WHAT YOU NEED TO DO: Your answer must be an exact repeat of the lines from the one containing "Moped/Mofa Reifen" through the last line of the records, both included, with no pictures.

ENTRIES PROVIDED:
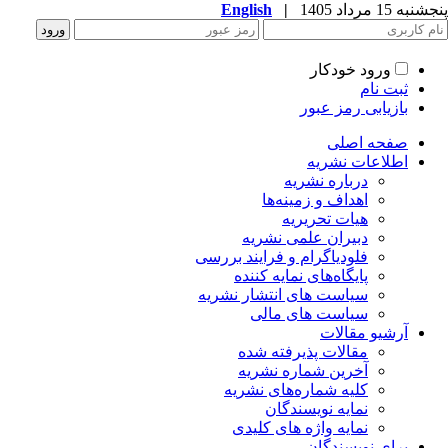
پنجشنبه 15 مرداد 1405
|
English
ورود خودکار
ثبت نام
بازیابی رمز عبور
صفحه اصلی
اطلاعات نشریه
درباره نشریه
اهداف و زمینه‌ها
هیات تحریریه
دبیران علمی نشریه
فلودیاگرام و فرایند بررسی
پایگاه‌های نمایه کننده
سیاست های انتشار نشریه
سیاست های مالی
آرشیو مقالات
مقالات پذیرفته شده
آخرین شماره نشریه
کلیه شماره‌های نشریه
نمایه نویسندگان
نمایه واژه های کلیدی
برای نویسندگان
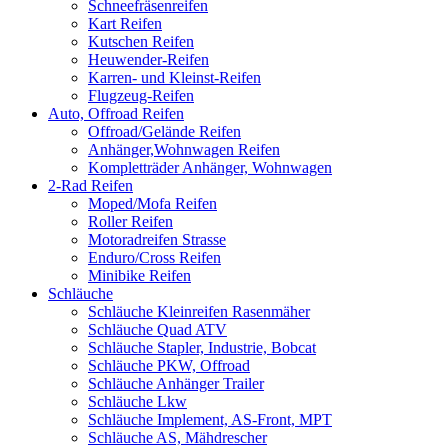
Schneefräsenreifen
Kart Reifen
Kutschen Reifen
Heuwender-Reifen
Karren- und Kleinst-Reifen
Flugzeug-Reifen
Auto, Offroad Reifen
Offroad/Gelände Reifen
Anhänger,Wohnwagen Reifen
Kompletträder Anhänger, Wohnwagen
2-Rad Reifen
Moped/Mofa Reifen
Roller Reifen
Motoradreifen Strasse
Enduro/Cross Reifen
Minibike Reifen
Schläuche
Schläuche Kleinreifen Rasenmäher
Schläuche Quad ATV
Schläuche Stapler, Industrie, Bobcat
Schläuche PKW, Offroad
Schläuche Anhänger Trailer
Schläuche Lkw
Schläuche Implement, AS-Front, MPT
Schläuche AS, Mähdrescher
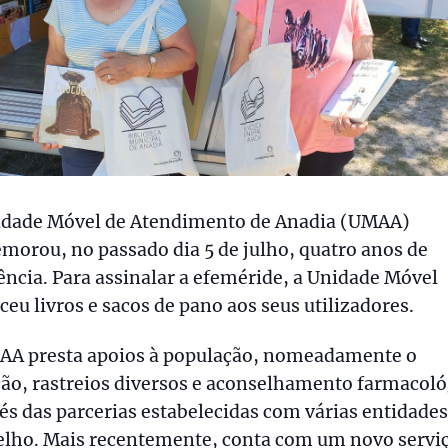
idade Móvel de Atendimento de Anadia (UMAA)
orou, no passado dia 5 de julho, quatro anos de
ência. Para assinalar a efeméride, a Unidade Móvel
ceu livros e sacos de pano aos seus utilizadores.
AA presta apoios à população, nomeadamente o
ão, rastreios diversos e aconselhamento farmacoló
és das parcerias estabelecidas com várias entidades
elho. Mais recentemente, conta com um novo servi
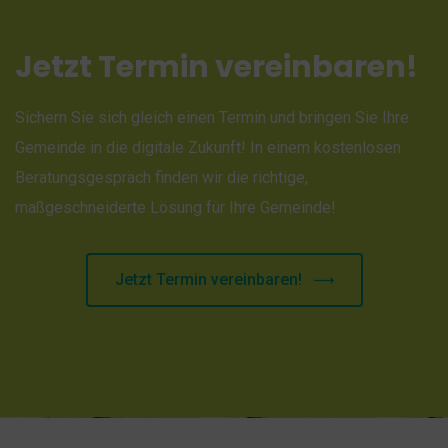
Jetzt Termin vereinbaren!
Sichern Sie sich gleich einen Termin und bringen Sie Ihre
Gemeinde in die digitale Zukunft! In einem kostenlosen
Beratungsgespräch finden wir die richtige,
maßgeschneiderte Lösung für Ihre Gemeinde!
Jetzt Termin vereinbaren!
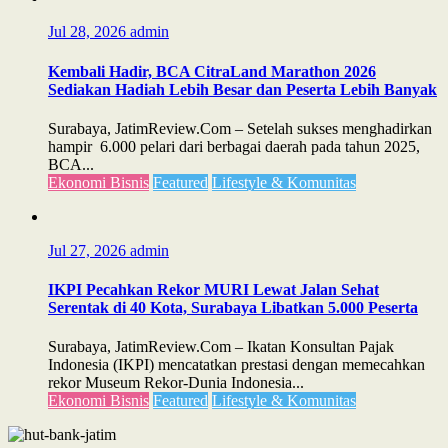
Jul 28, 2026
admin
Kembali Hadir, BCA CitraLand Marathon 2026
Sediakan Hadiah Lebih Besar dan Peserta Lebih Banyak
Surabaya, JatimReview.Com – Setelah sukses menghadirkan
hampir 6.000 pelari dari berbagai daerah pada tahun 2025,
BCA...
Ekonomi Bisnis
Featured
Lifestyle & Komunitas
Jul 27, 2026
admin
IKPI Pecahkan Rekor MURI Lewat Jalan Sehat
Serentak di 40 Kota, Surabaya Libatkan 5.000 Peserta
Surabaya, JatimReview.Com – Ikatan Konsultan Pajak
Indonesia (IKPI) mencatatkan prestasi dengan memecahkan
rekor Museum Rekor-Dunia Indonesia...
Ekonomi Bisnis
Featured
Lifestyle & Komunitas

RESPONSE TO THE TASK:
Moped/Mofa Reifen
Roller Reifen
Motoradreifen Strasse
Enduro/Cross Reifen
Minibike Reifen
Schläuche
Schläuche Kleinreifen Rasenmäher
Schläuche Quad ATV
Schläuche Stapler, Industrie, Bobcat
Schläuche PKW, Offroad
Schläuche Anhänger Trailer
Schläuche Lkw
Schläuche Implement, AS-Front, MPT
Schläuche AS, Mähdrescher
idade Móvel de Atendimento de Anadia (UMAA)
orou, no passado dia 5 de julho, quatro anos de
ência. Para assinalar a efeméride, a Unidade Móvel
ceu livros e sacos de pano aos seus utilizadores.
AA presta apoios à população, nomeadamente o
ão, rastreios diversos e aconselhamento farmacoló
és das parcerias estabelecidas com várias entidades
elho. Mais recentemente, conta com um novo servi
Jetzt Termin vereinbaren!
Sichern Sie sich gleich einen Termin und bringen Sie Ihre
Gemeinde in die digitale Zukunft! In einem kostenlosen
Beratungsgespräch finden wir die richtige,
maßgeschneiderte Lösung für Ihre Gemeinde!
Jetzt Termin vereinbaren!
Jul 28, 2026
admin
Kembali Hadir, BCA CitraLand Marathon 2026
Sediakan Hadiah Lebih Besar dan Peserta Lebih Banyak
Surabaya, JatimReview.Com – Setelah sukses menghadirkan
hampir 6.000 pelari dari berbagai daerah pada tahun 2025,
BCA...
Ekonomi Bisnis
Featured
Lifestyle & Komunitas
Jul 27, 2026
admin
IKPI Pecahkan Rekor MURI Lewat Jalan Sehat
Serentak di 40 Kota, Surabaya Libatkan 5.000 Peserta
Surabaya, JatimReview.Com – Ikatan Konsultan Pajak
Indonesia (IKPI) mencatatkan prestasi dengan memecahkan
rekor Museum Rekor-Dunia Indonesia...
Ekonomi Bisnis
Featured
Lifestyle & Komunitas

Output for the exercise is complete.